X-posted from Keywords: The Middlebury College Libraries Newsletter

By Michael Roy, Dean of the Library

We’re upgrading our library catalog software this spring, and as we do this, we have a chance to re-visit choices we’ve made in how we configure the system.  One of those choices involves how we handle records pertaining to patron information.  Legally, we are allowed to store borrowing records for our own internal purposes, provided we limit the use of this information to library staff, only sharing it outside of the library when compelled to do so by law enforcement via a subpoena.  Historically, the library has never stored any information about material individual patrons have checked out once the materials are returned to us, largely because we believe that not storing that information at all is the best way to protect patron privacy, one of the core values of librarianship.  (Individual patrons can currently choose to view their own borrowing histories through MyMIDCAT, but the library does not have access to that information.)

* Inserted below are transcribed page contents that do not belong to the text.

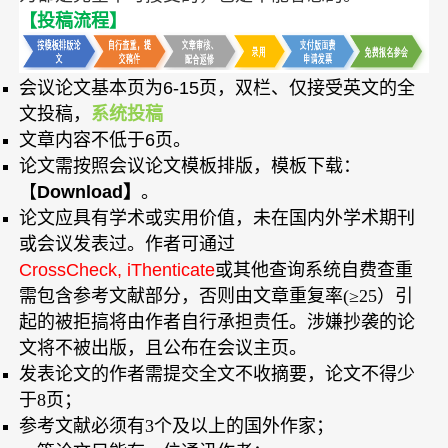
【投稿流程】
会议论文基本页为6-15页，双栏、仅接受英文的全
文投稿，
系统投稿
文章内容不低于6页。
论文需按照会议论文模板排版，模板下载：
【
Download
】
。
论文应具有学术或实用价值，未在国内外学术期刊
或会议发表过。作者可通过
CrossCheck, iThenticate
或其他查询系统自费查重
需包含参考文献部分，否则由文章重复率(≥25）引
起的被拒搞将由作者自行承担责任。涉嫌抄袭的论
文将不被出版，且公布在会议主页。
发表论文的作者需提交全文不收摘要，论文不得少
于8页；
参考文献必须有3个及以上的国外作家；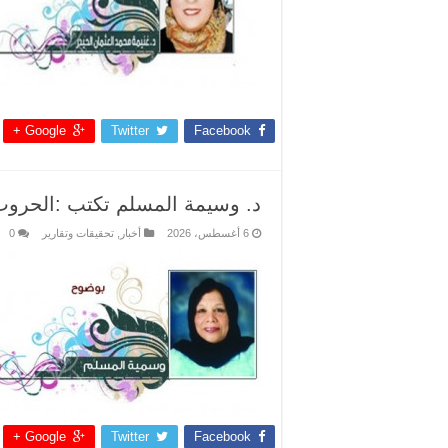
Google +
Twitter
Facebook
د. وسيمة المسلم تكتب :الحروب
6 أغسطس، 2026
أخبار
,
تحقيقات وتقارير
0
Google +
Twitter
Facebook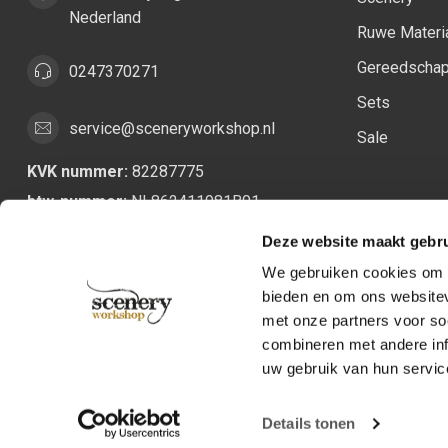
Nederland
Ruwe Materi
Gereedscha
0247370271
Sets
service@sceneryworkshop.nl
Sale
KVK nummer:
82287775
btw-nummer:
NL862411981B01
Deze website maakt gebru
We gebruiken cookies om c
bieden en om ons websitev
met onze partners voor so
combineren met andere inf
uw gebruik van hun servic
Details tonen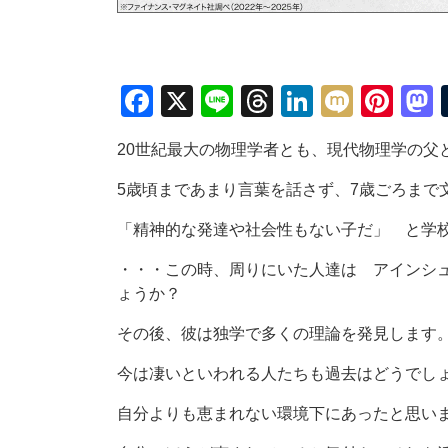
Facebook
X
Line
Threads
LinkedIn
Mixi
Pin
20世紀最大の物理学者とも、現代物理学の父
5歳頃まであまり言葉を話さず、7歳ごろまで
「精神的な発達や社会性もない子だ」 と学
・・・この時、周りにいた人達は アインシ
ょうか？
その後、彼は独学で多くの理論を発見します
今は凄いといわれる人たちも過去はどうでし
自分よりも恵まれない環境下にあったと思い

If, however, we did choose to keep this data, it would allow us to do some useful things.  We would, for example, be better able to determine who may have damaged an item if we failed to notice a problem upon checking it in.  With some additional programming, we might be able to build on top of this data a recommendation system that would enable us to suggest other materials to our readers based on the habits of similar patrons.  We might conceivably also be able to gather aggregate usage statistics to see how our collections are used by discipline, by class year, or even, perhaps, by GPA, and to explore if there is any relationship between academic achievement and use of our resources.  These potential uses are all very enticing, and might make our currently rather pedestrian catalog a bit more exciting and interactive.

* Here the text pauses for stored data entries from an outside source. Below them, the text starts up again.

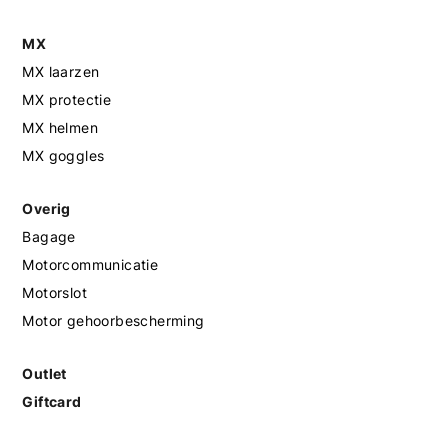
MX
MX laarzen
MX protectie
MX helmen
MX goggles
Overig
Bagage
Motorcommunicatie
Motorslot
Motor gehoorbescherming
Outlet
Giftcard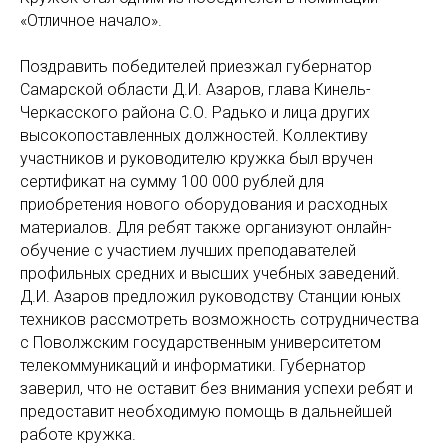
«Отличное начало».
Поздравить победителей приезжал губернатор
Самарской области Д.И. Азаров, глава Кинель-
Черкасского района С.О. Радько и лица других
высокопоставленных должностей. Коллективу
участников и руководителю кружка был вручен
сертификат на сумму 100 000 рублей для
приобретения нового оборудования и расходных
материалов. Для ребят также организуют онлайн-
обучение с участием лучших преподавателей
профильных средних и высших учебных заведений.
Д.И. Азаров предложил руководству Станции юных
техников рассмотреть возможность сотрудничества
с Поволжским государственным университетом
телекоммуникаций и информатики. Губернатор
заверил, что не оставит без внимания успехи ребят и
предоставит необходимую помощь в дальнейшей
работе кружка.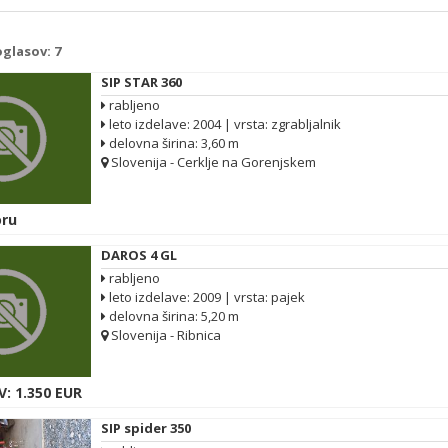
oglasov:
7
SIP STAR 360
rabljeno
leto izdelave: 2004 | vrsta: zgrabljalnik
delovna širina: 3,60 m
Slovenija - Cerklje na Gorenjskem
ru
DAROS 4 GL
rabljeno
leto izdelave: 2009 | vrsta: pajek
delovna širina: 5,20 m
Slovenija - Ribnica
: 1.350 EUR
SIP spider 350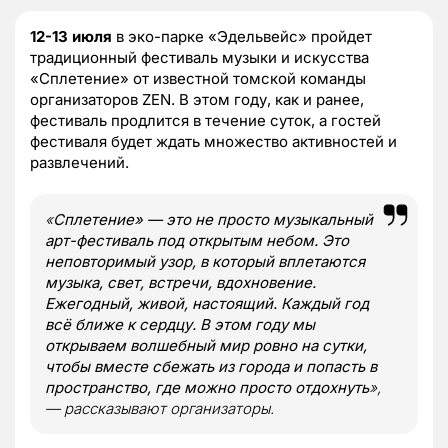
12-13 июля
в эко-парке «Эдельвейс» пройдет
традиционный фестиваль музыки и искусства
«Сплетение» от известной томской команды
организаторов ZEN. В этом году, как и ранее,
фестиваль продлится в течение суток, а гостей
фестиваля будет ждать множество активностей и
развлечений.
«
Сплетение» — это не просто музыкальный
арт-фестиваль под открытым небом. Это
неповторимый узор, в который вплетаются
музыка, свет, встречи, вдохновение.
Ежегодный, живой, настоящий. Каждый год
всё ближе к сердцу. В этом году мы
открываем волшебный мир ровно на сутки,
чтобы вместе сбежать из города и попасть в
пространство, где можно просто отдохнуть
»,
— рассказывают организаторы.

We won’t be attempting any of that.

I write this a few weeks after Mark Zuckerberg, Facebook’s CEO, was summoned to Washington for two days of testimony in the wake of the disclosure that Cambridge Analytica had used Facebook’s API to collect personal data on hundreds of thousands of Americans as a means to influence the 2016 presidential election.  As we’ve known for decades, when a service is free to a consumer, the consumer is not really the customer, but is instead the product; the actualcustomer is the advertiser (or political operative) that is paying for access to the personal data of the service’s users.  Increasingly, the systems we buy come configured in a way to encourage us to collect massive amounts of data about our community.  Computers are really, really good at doing this sort of thing.  In turn, we need to also get really, really good at thinking about our values, our core principles, and the ramifications of the seemingly small choices that we make as we procure and configure these systems.  And we need to be clear with our community about what data we are collecting, how we are protecting it, who has access to it, and how it is being used.

In our new strategic framework, we’ve identified critical digital fluency as one of the core elements of a Middlebury education.  We’ve begun a series of workshops and conversations that will help us as a community develop a shared vocabulary about what critical digital fluency means, and what it looks like in terms of both technical skills and habits of mind.  This is a timely development.  We live and work in a world that is increasingly mediated by technology, and have to make choices both large and small that collectively result in how we live out all dimensions of our personal and professional lives.  Creating community norms around privacy and data, and learning to think critically about what technologies we choose, and how we choose to configure them, must be a core part of our collective development of this newly defined fluency.  In addition to being thoughtful, critical consumers of technology, we can also, through collective action, identify opportunities to positively influence the future direction of the technologies that we increasingly rely upon, to reclaim the scholarly commons, to resist and reject models where we are the product, and to help build new infrastructures that support our values.